Given request: Please reproduce the wall insulation text word for word, starting with "Render on insulation creates" and going on through "decorative and waterproof.".

Insulated studs can typically have an insulation thermal conductivity value of 0.030 Watts per meter Kelvin and an oriented strand board value of 0.130 Watts per meter Kelvin.

 

The OSB components should be manufactured with materials obtained from FSC certificated forests, the acoustic performance of a solid masonry external wall can be significantly improved by the installation of an insulated studwork system. A typical improvement of up to 5 decibels can be expected.

 

External Wall Insulation EWI

 

Benefits of EWI Systems

There are many benefits in using external wall insulation systems:

  • They are insulated externally thus keeping the walls warm and preventing condensation forming,
  • They allow some types of buildings substructure to act as a heat store increasing thermal efficiency,
  • They can prevent thermal bridging,
  • They can accommodate a huge variety of decorative external envelopes for both traditional and contemporary building styles,
  • They provide a stabilized structural fabric that prevents movement due to thermal shock,
  • They contribute towards sound reduction,
  • They are lightweight when compared with brick and masonry.

 

New Build

For new build applications external wall insulation systems give the designer and builder several advantages. Current building regulations thermal performance requirements can be met using a variety of insulation products including rock mineral wool and extruded polystyrene and also accommodate future changes. There's a wide range of construction options and design flexibility and it allows fast construction times making it cost effective. But external wall insulation also has advantages for refurbishment applications such as upgrades to run down housing stock, extending building life through waterproofing and thermal upgrades of properties. Remodeling old or redundant buildings for new uses and because of the inherent flexibility of the systems it has a relatively small impact on the building inhabitants and the interior spaces.

 

Render Systems

Broadly speaking external wall insulation systems usually consist of an insulation layer fixed to the exterior of the structure with a render finish applied directly on top typically the render consists of a reinforced base coat with a decorative finish top coat.

 

Render on Insulation

Render on insulation creates a building with high thermal mass which is ideal for properties in continuous occupation the render finish is both decorative and waterproof.

Listed records:
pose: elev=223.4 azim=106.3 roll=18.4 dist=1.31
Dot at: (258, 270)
--
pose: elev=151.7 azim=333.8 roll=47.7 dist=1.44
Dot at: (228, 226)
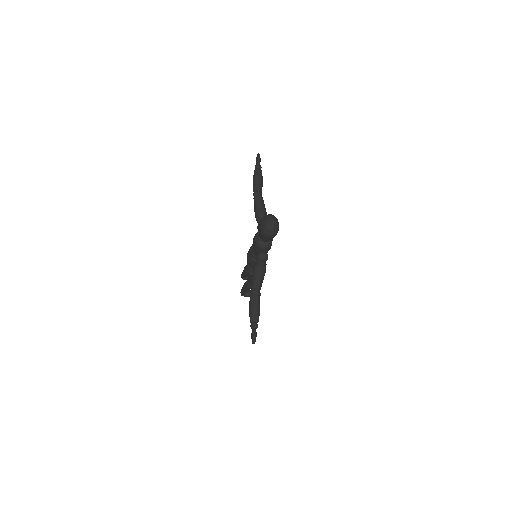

Solution:
Render on insulation creates a building with high thermal mass which is ideal for properties in continuous occupation the render finish is both decorative and waterproof.